The answer is, “we don’t know”. Taking the mean of those two percentiles results in a number that is statistically meaningless. If we have more than two hosts, we can’t simply take the percentile of percentiles either. We can’t even use the percentiles of each host to infer a range for the global percentile—the global 99th percentile could, in rare cases, be larger than any of the individual hosts’ 99th percentiles. We need to take the original set of response times reported from host A, and the original set from host B, and combine those together. Then, from the combined set, we can report the real 99th percentile across both hosts. That’s what forwarding is for.

Of course, there are a few caveats. If each histogram stores all the samples it received, the final histogram on the global instance could potentially be huge. To sidestep this issue, Veneur uses an approximating histogram implementation called a t-digest, which uses constant space regardless of the number of samples. (Specifically, we wrote our own Go port of it.) As the name would suggest, approximating histograms return approximate percentiles with some error, but this tradeoff ensures that Veneur’s memory consumption stays under control under any load.

## Given information:
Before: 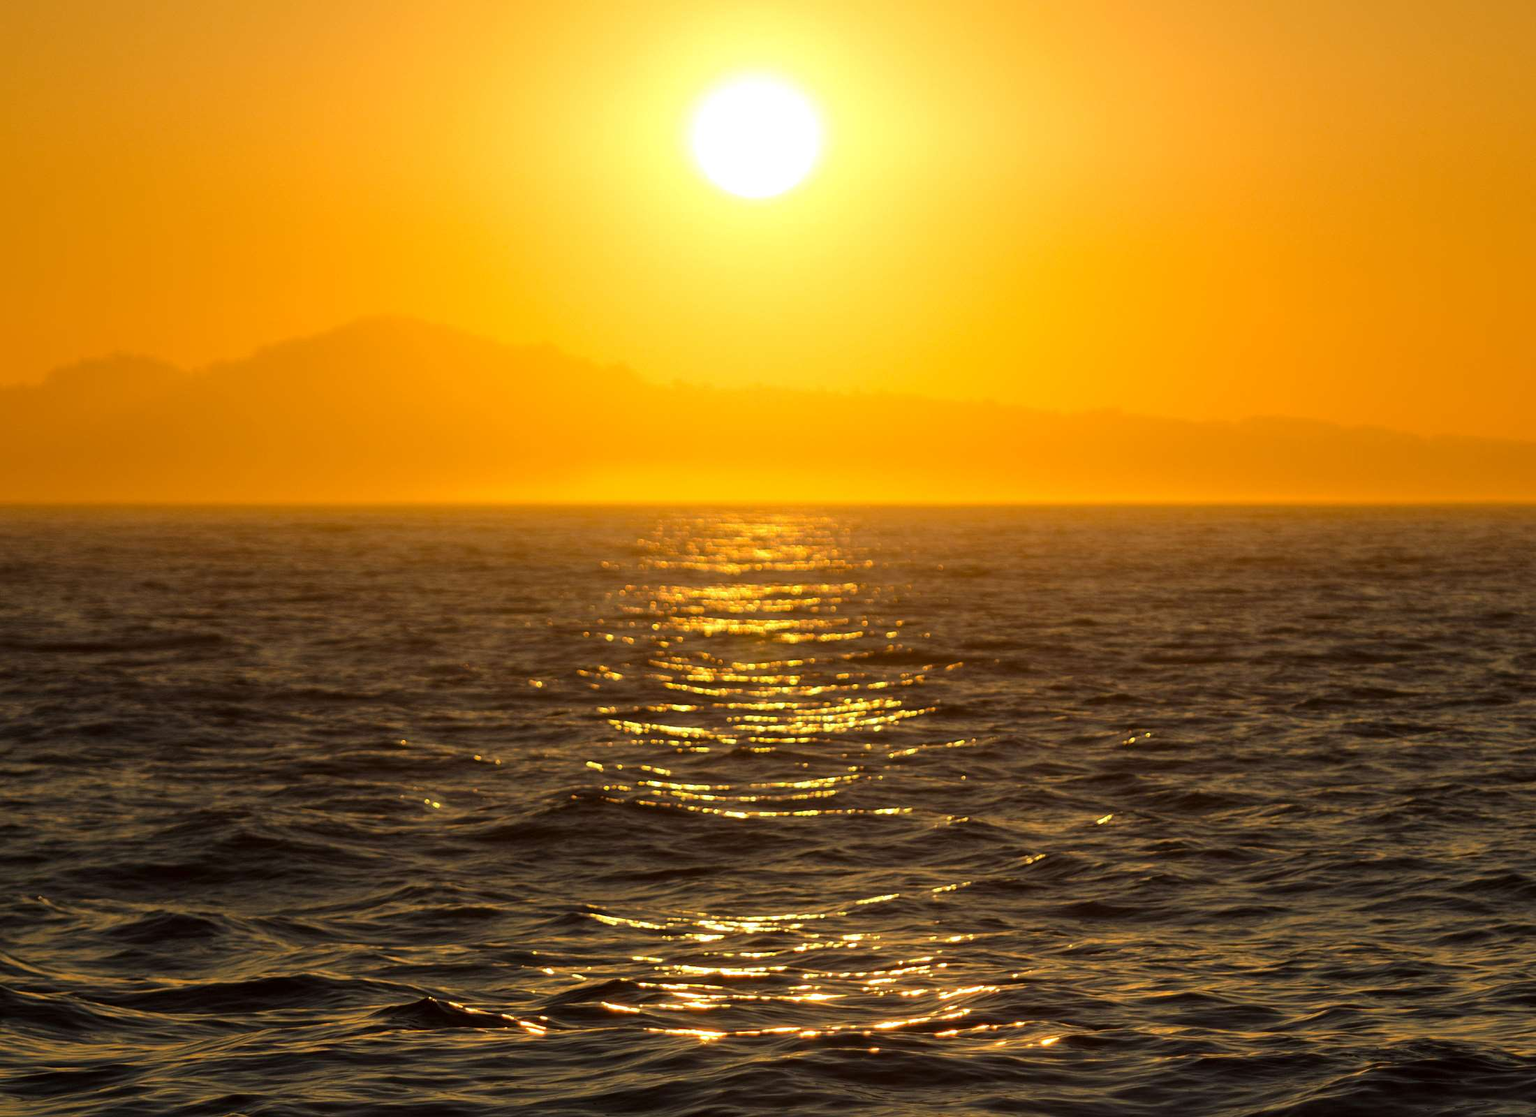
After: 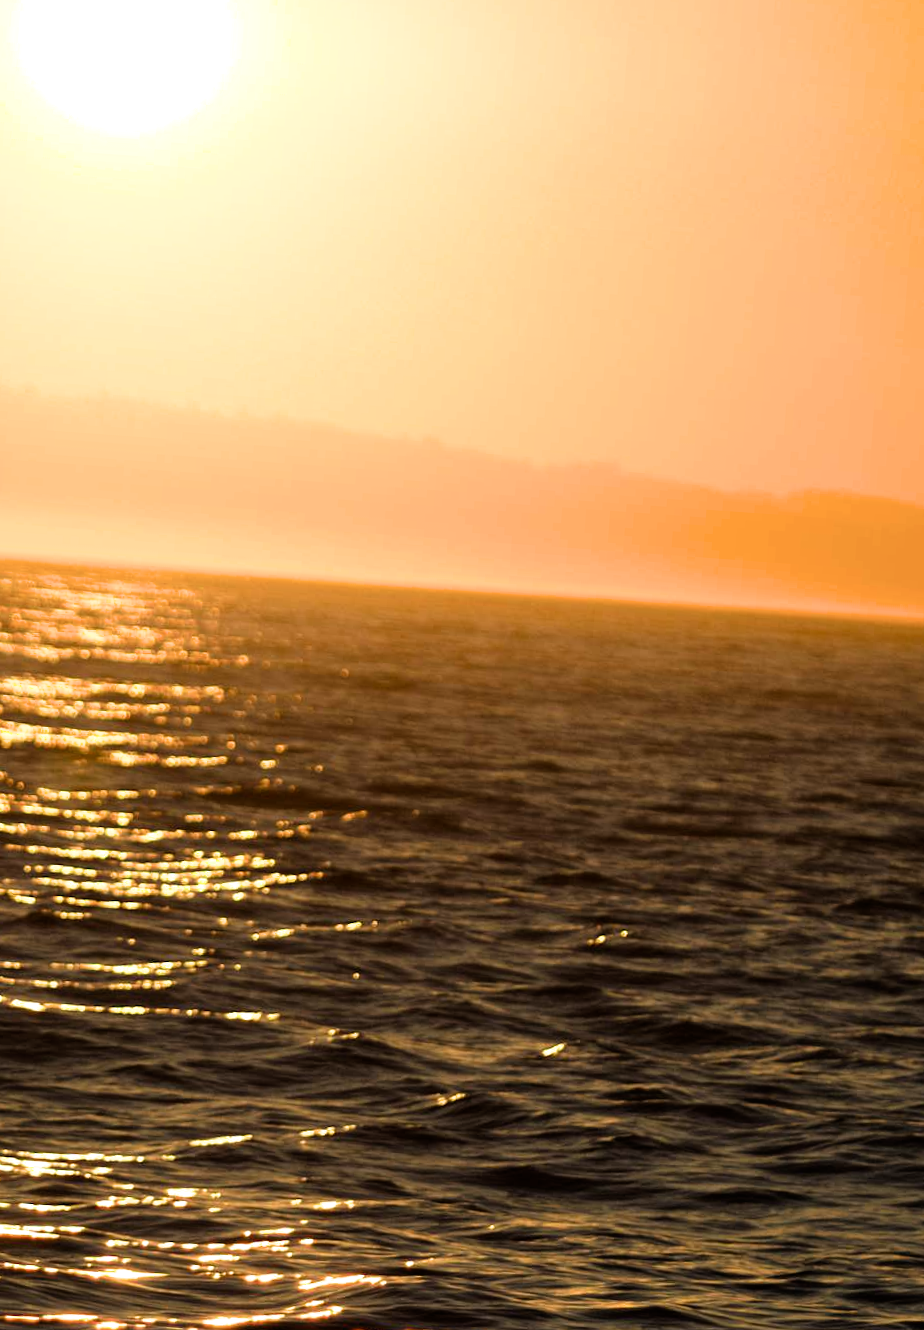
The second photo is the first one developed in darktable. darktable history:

## Aim:
From the passage on combining percentiles across hosts, output the stretch from "Of course, there" through "under any load.". The material comes from a separate source and is unrelated to the text.

## Right answer:
Of course, there are a few caveats. If each histogram stores all the samples it received, the final histogram on the global instance could potentially be huge. To sidestep this issue, Veneur uses an approximating histogram implementation called a t-digest, which uses constant space regardless of the number of samples. (Specifically, we wrote our own Go port of it.) As the name would suggest, approximating histograms return approximate percentiles with some error, but this tradeoff ensures that Veneur’s memory consumption stays under control under any load.